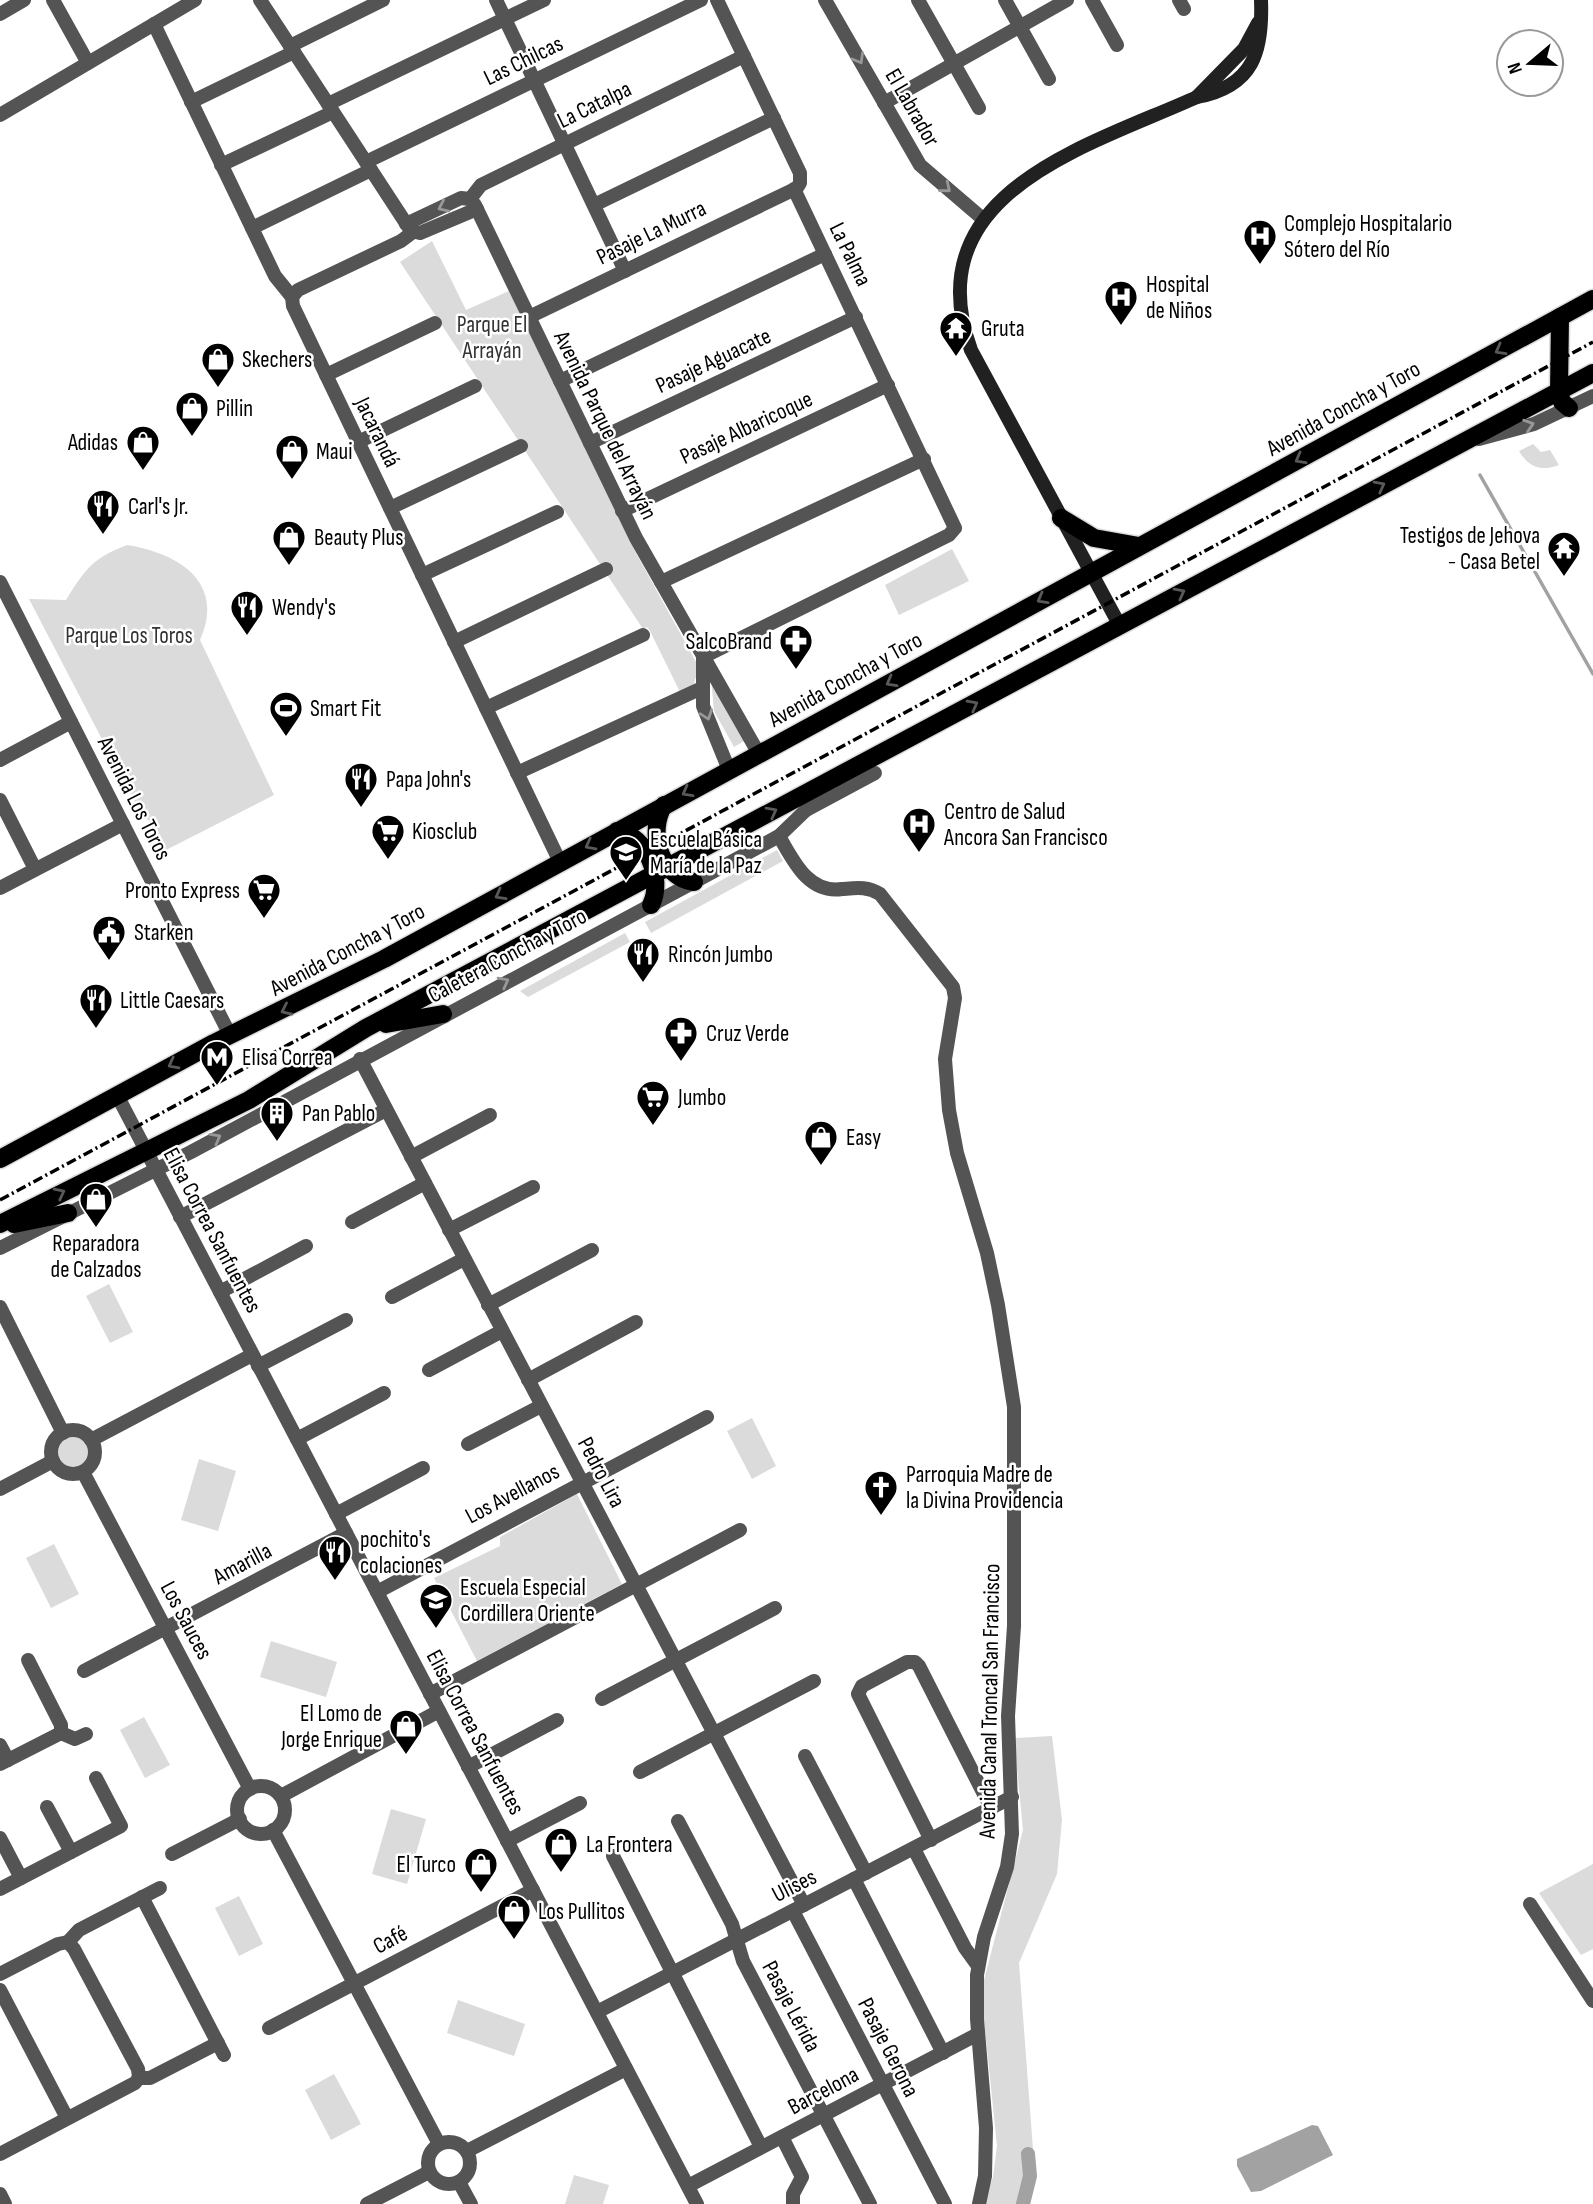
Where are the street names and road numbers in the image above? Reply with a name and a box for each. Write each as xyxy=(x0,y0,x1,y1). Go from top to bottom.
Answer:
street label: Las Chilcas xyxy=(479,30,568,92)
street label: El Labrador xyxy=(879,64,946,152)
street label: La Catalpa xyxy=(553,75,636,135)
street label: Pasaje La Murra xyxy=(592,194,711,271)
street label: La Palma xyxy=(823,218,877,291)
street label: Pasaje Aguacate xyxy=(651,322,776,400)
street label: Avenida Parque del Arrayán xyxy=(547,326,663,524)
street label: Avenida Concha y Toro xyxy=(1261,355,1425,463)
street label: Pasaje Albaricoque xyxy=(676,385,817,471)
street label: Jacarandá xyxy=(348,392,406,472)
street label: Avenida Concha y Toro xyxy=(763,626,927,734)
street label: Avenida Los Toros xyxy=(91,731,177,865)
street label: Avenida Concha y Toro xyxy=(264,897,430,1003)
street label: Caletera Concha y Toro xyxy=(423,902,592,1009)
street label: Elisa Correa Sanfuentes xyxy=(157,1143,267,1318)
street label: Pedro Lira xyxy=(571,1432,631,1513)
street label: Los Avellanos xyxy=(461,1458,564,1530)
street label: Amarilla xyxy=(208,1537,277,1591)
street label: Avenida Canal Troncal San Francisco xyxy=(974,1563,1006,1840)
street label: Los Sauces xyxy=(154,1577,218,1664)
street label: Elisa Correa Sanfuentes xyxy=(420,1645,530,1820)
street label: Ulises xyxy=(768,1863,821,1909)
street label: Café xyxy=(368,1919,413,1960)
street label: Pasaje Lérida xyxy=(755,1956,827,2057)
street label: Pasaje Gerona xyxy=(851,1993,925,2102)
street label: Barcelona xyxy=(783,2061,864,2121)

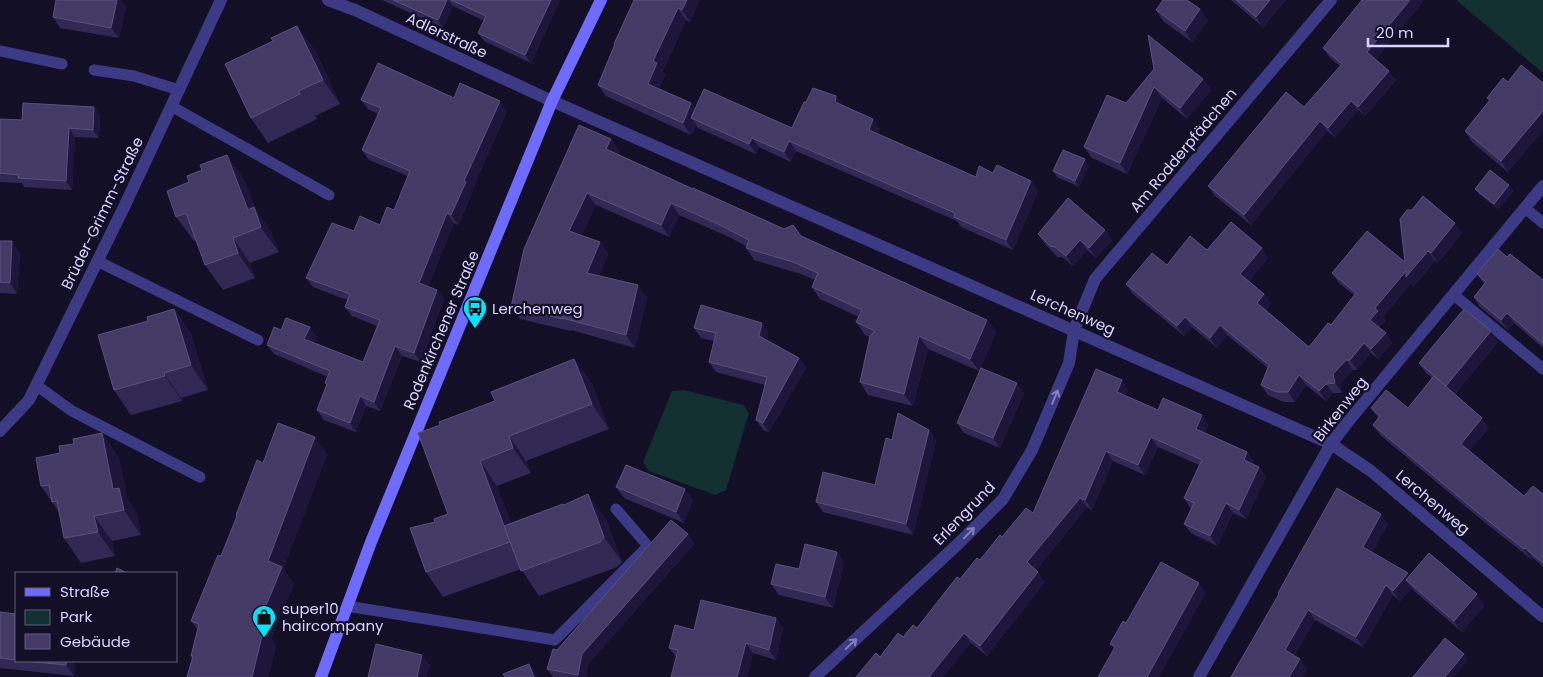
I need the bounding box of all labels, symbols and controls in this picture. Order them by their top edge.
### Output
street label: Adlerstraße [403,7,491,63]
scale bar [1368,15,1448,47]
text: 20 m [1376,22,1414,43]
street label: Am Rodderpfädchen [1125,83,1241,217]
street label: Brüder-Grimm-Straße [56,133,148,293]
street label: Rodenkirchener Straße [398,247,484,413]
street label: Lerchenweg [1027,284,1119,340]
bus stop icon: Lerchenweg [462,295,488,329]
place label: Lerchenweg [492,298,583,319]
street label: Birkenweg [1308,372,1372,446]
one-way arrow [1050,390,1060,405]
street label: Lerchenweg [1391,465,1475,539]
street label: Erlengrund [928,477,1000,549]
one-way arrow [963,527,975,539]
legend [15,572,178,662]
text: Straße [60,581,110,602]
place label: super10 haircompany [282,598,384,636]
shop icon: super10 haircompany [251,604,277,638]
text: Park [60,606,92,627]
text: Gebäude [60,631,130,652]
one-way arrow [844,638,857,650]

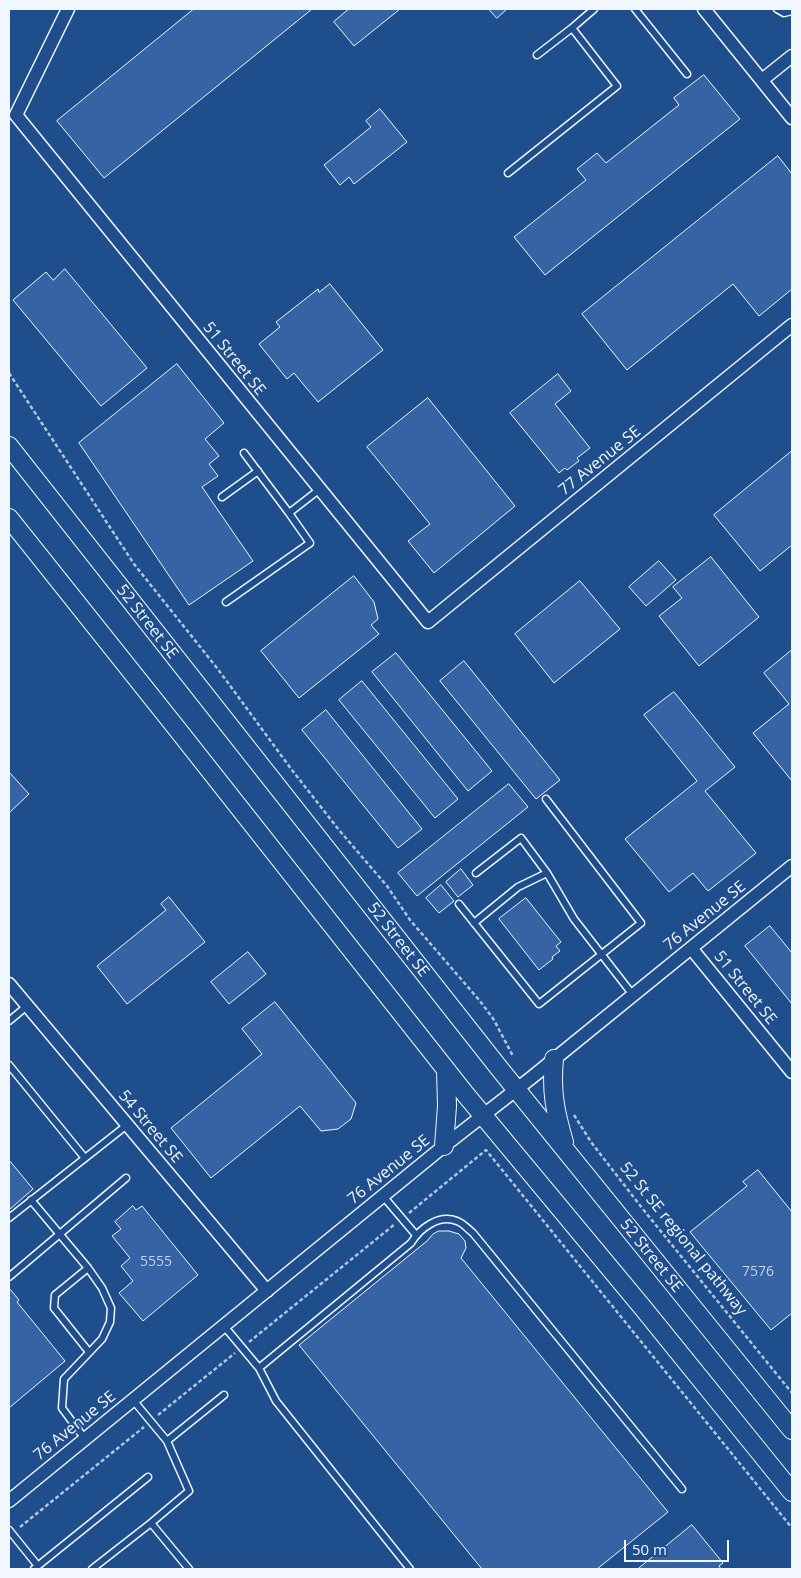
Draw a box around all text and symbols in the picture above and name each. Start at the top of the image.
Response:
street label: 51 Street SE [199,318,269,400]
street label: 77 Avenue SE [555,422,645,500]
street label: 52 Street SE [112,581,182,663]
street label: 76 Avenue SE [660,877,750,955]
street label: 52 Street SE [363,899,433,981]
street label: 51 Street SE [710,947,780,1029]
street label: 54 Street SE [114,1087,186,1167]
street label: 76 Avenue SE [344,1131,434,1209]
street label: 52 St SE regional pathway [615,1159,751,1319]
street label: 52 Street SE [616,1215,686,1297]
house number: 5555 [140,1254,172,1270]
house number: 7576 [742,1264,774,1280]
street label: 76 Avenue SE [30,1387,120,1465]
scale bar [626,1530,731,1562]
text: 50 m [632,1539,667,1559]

··········

The lines above that hold the string "Pasaje" are to be located and copied.

street label: Pasaje La Murra xyxy=(592,194,711,271)
street label: Pasaje Aguacate xyxy=(651,322,776,400)
street label: Pasaje Albaricoque xyxy=(676,385,817,471)
street label: Pasaje Lérida xyxy=(755,1956,827,2057)
street label: Pasaje Gerona xyxy=(851,1993,925,2102)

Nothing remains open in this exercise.